PIP2 levels were quantified using a PIP2 Mass ELISA kit (K-4500, Echelon Biosciences Inc, Salt lake City, UT) according to manufacturer’s directions. A standard curve generated using known amounts of PIP2 (Sigmoidal dose response fit, Microcal Origin 6 software) was used for determination of PIP2 levels in our samples. PIP2 levels in each of the wormanin-treated samples were normalized for PIP2 levels in the control non-treated sample from the same experiment and data were expressed as mean ± S.E.
FACS Analysis
48h after siRNA transfection Hela cells were detached from the plate to the point of single cell suspension using Cellgro cell-stripper solution, collected with 2% FBS in PBS, spun, washed with 2% FBS in PBS and blocked in 2% FBS in PBS at 4 oC for 30 min. A monoclonal primary antibody against an EGFR extracellular epitope (255, Oncogene Research Products, 5µg/ml) was added in and incubated at 4oC for 2 h. The cells were then washed with 2% FBS in PBS, resuspended in 2% FBS in PBS and FITC-labeled secondary antibody (goat anti-mouse, Jackson Laboratories, 1:1000) was added at 4oC for 1h. Cells were then washed twice with 2% FBS in PBS and resuspended in 600 ml of 2% FBS in PBS and placed in tubes for FACS analysis.

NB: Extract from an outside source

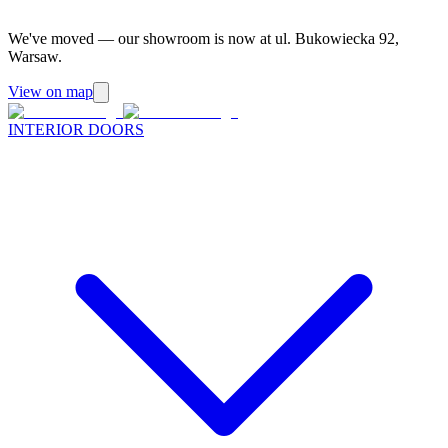
We've moved — our showroom is now at ul. Bukowiecka 92,
Warsaw.
View on map
INTERIOR DOORS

Legends for Supplementary Figures
Figure S1. Mutations in the JD of EGFR that impair its phosphorylation do not interfere with the surface expression of the receptor. Data summary (mean ± S.E.) of relative (% of wild-type) surface expression levels for wild-type and mutant EGFR from 2 independent experiments (number of oocytes analyzed in each experiment is indicated on the top of each bar). Total EGFR levels in the membrane fraction of these oocytes were similar to those presented in Figure 2B.

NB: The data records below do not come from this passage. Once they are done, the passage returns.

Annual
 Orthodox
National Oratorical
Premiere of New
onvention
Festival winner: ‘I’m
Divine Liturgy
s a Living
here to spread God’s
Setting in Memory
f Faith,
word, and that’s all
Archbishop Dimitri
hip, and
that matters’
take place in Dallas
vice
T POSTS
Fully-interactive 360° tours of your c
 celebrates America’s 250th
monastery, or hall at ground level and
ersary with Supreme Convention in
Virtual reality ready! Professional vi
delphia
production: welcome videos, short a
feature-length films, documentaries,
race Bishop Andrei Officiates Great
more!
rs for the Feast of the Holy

Figure S2. Wortmannin treatment reduces PIP2 levels. Oocytes were incubated for 1h in the presence and absence of wortmannin (15µM) and subsequently lysed for preparation of the membrane fraction. Extraction of membrane lipids and PIP2 ELISA assay are described under Supplemental Methods. Data points corresponding to known amounts of PIP2 were fitted to the equation y = A2 + (A1-A2)/(1 + (x/x0)p) with
A1=2.14965±0.42526, A2=-0.05576±0.75398, x0=20.3308524.0873 and p=0.52726±0.39675. PIP2 levels in each sample, calculated from the standard curve (left panel), were normalized for PIP2 levels in the control non-treated sample from the same experiment. Data from 3 experiments are presented as mean ± S.E (right panel). Statistical significance is indicated.

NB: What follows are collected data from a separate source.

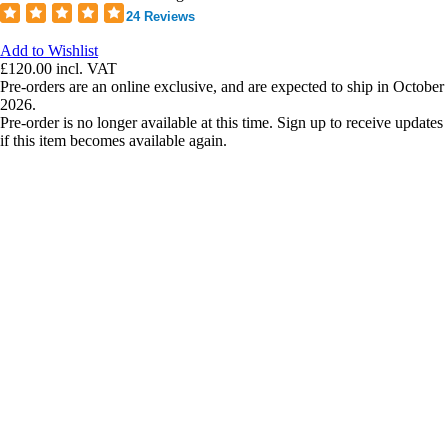
24 Reviews
Add to Wishlist
£120.00
incl. VAT
Pre-orders are an online exclusive, and are expected to ship in October
2026.
Pre-order is no longer available at this time. Sign up to receive updates
if this item becomes available again.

Figure S3. Downregulation of PI(5)PKIa does not affect cell surface expression of EGFR a) Histograms of mean EGFR extracellular fluorescence intensity measured by FACS analysis, as described in Supplementary Methods. Background was estimated by performing the experiment in the absence of primary antibody (Negative, neg). The rest of the experimental conditions correspond to Fig. 4c. b) Bars representing the effect of PIPKIa siRNA transfection on surface EGFR in the presence and absence of EGF (%±SE) were calculated from three experiments for each condition. The means were not significantly different in the presence of siRNA (t-test).